If both magical subsidy and generous collaborative efforts are unlikely, the future requires cost reduction. It is much more fun to imagine and plan for increased revenue than to reduce costs. And of course, cost reductions of various kinds have been happening. Colleges have been squeezed and have been acting responsibly for decades but they need to be able to call on shared, mission-supporting collective action. Otherwise, they turn to brutal and mission-sacrificing approaches like those chosen by West Virginia University. If the goal is to turn colleges and universities into completely market-driven firms that are guided by quarterly profit reports, we as a country will get what we deserve.

In The Synthetic University I argue for an alternative to the existing dominant model of do-it-yourself institutional behavior. But I don’t think that the answer is to turn everything over to the market, where profit-maximizing vendors are more than ready to offer interventions that can accelerate institutional change but without regard for the well-being of the host institutions. I write about a narrow path: effective synthesis begins with an outside organization that is staffed by people—institutional entrepreneurs—who understand and respect the myths that undergird the daily behavior of those who work on college campuses.
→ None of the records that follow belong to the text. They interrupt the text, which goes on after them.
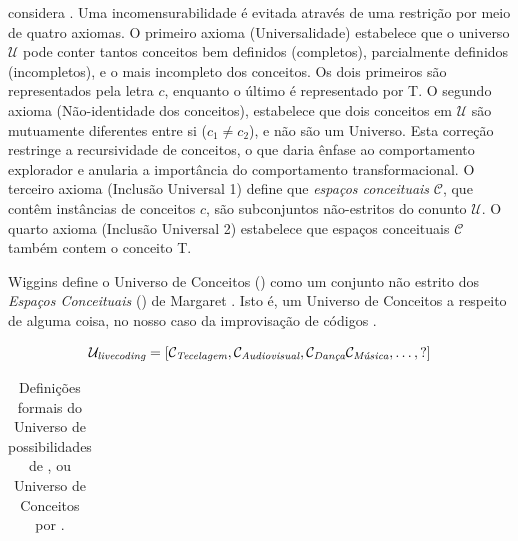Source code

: { considera  . Uma incomensurabilidade é evitada através de uma restrição por meio de quatro axiomas. O primeiro axioma (Universalidade) estabelece que o universo $\mathcal{U}$ pode conter tantos conceitos bem definidos (completos), parcialmente definidos (incompletos), e  o mais incompleto dos conceitos. Os dois primeiros são representados pela letra $c$, enquanto o último é representado por \small{T}. O segundo axioma (Não-identidade dos conceitos), estabelece que dois conceitos em  $\mathcal{U}$ são mutuamente diferentes entre si ($c_1 \neq c_2$), e não são um Universo. Esta correção restringe a recursividade de conceitos, o que daria ênfase ao comportamento explorador e anularia a importância do comportamento transformacional. O terceiro axioma (Inclusão Universal 1) define que \emph{espaços conceituais} $\mathcal{C}$, que contêm instâncias de conceitos $c$, são subconjuntos não-estritos do conunto $\mathcal{U}$. O quarto axioma (Inclusão Universal 2) estabelece que espaços conceituais $\mathcal{C}$ também contem o conceito \small{T}.






 Wiggins define o Universo de Conceitos () como um conjunto não estrito dos \emph{Espaços Conceituais} () de Margaret . Isto é, um Universo de Conceitos a respeito de alguma coisa, no nosso caso da improvisação de códigos . 

\begin{equation}
\mathcal{U}_\emph{livecoding} = [\mathcal{C}_\emph{Tecelagem}, \mathcal{C}_\emph{Audiovisual}, \mathcal{C}_\emph{Dança} \mathcal{C}_\emph{Música}, \ldots, ?]
\end{equation}\label{eq:ul}

\begin{table}[!h]
\caption{Definições formais do Universo de possibilidades de , ou Universo de Conceitos por .}
\small
    \begin{tabular}{ | p{4.25cm} | p{5.25cm} | p{5.25cm} |}
    \hline 
    \hline 


\end{tabular}
\end{table}}
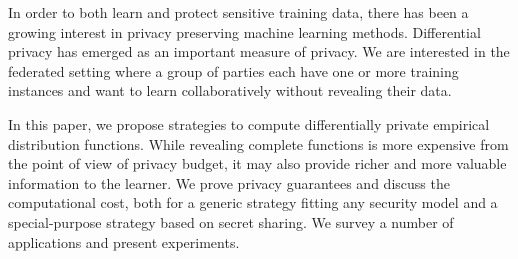 
In order to both learn and protect sensitive training data, there has been a growing interest in privacy preserving machine learning methods.  Differential privacy has emerged as an important measure of privacy.  We are interested in the federated setting where a group of parties each have one or more training instances and want to learn collaboratively without revealing their data.

In this paper, we propose strategies to compute differentially private empirical distribution functions.  While revealing complete functions is more expensive from the point of view of privacy budget, it may also provide richer and more valuable information to the learner.  We prove privacy guarantees and discuss the computational cost, both for a generic strategy fitting any security model and a special-purpose strategy based on secret sharing.  We survey a number of applications and present experiments.  


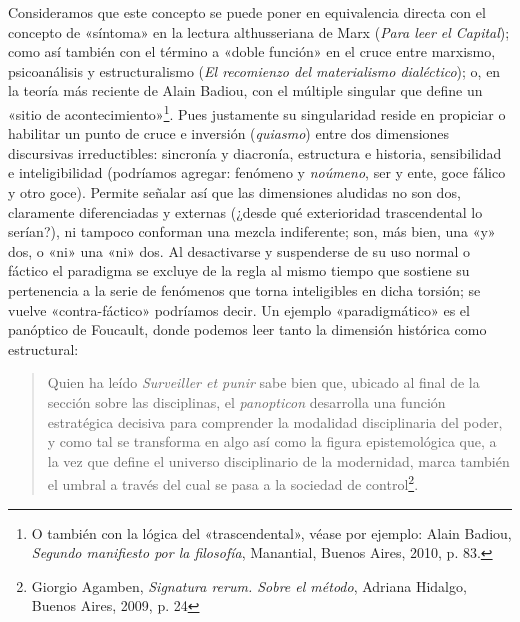 Consideramos que este concepto se puede poner en equivalencia directa con el concepto de «síntoma» en la lectura althusseriana de Marx (\emph{Para leer el Capital}); como así también con el término a «doble función» en el cruce entre marxismo, psicoanálisis y estructuralismo (\emph{El recomienzo del materialismo dialéctico}); o, en la teoría más reciente de Alain Badiou, con el múltiple singular que define un «sitio de acontecimiento»\footnote{O también con la lógica del «trascendental», véase por ejemplo: Alain Badiou, \emph{Segundo manifiesto por la filosofía}, Manantial, Buenos Aires, 2010, p. 83.}. Pues justamente su singularidad reside en propiciar o habilitar un punto de cruce e inversión (\emph{quiasmo}) entre dos dimensiones discursivas irreductibles: sincronía y diacronía, estructura e historia, sensibilidad e inteligibilidad (podríamos agregar: fenómeno y \emph{noúmeno}, ser y ente, goce fálico y otro goce). Permite señalar así que las dimensiones aludidas no son dos, claramente diferenciadas y externas (¿desde qué exterioridad trascendental lo serían?), ni tampoco conforman una mezcla indiferente; son, más bien, una «y» dos, o «ni» una «ni» dos. Al desactivarse y suspenderse de su uso normal o fáctico el paradigma se excluye de la regla al mismo tiempo que sostiene su pertenencia a la serie de fenómenos que torna inteligibles en dicha torsión; se vuelve «contra-fáctico» podríamos decir. Un ejemplo «paradigmático» es el panóptico de Foucault, donde podemos leer tanto la dimensión histórica como estructural:

\begin{quote}
Quien ha leído \emph{Surveiller et punir} sabe bien que, ubicado al final de la sección sobre las disciplinas, el \emph{panopticon} desarrolla una función estratégica decisiva para comprender la modalidad disciplinaria del poder, y como tal se transforma en algo así como la figura epistemológica que, a la vez que define el universo disciplinario de la modernidad, marca también el umbral a través del cual se pasa a la sociedad de control\footnote{Giorgio Agamben, \emph{Signatura rerum. Sobre el método}, Adriana Hidalgo, Buenos Aires, 2009, p. 24}.
\end{quote}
While many Americans have grown increasingly skeptical of many or all institutions, some of us continue to believe that higher education is needed more than ever. A synthetic approach requires not only acknowledging the truth about where college costs are going but also the dedication to not be resigned to what might seem like an inescapable fate.


James L. Shulman is vice president and chief operating officer of the American Council of Learned Societies. He collaborated with William G. Bowen and Derek Bok on The Shape of the River: Long-Term Consequences of Considering Race in College and University Admissions and is the author (with William G. Bowen) of The Game of Life: College Sports and Educational Values (both Princeton).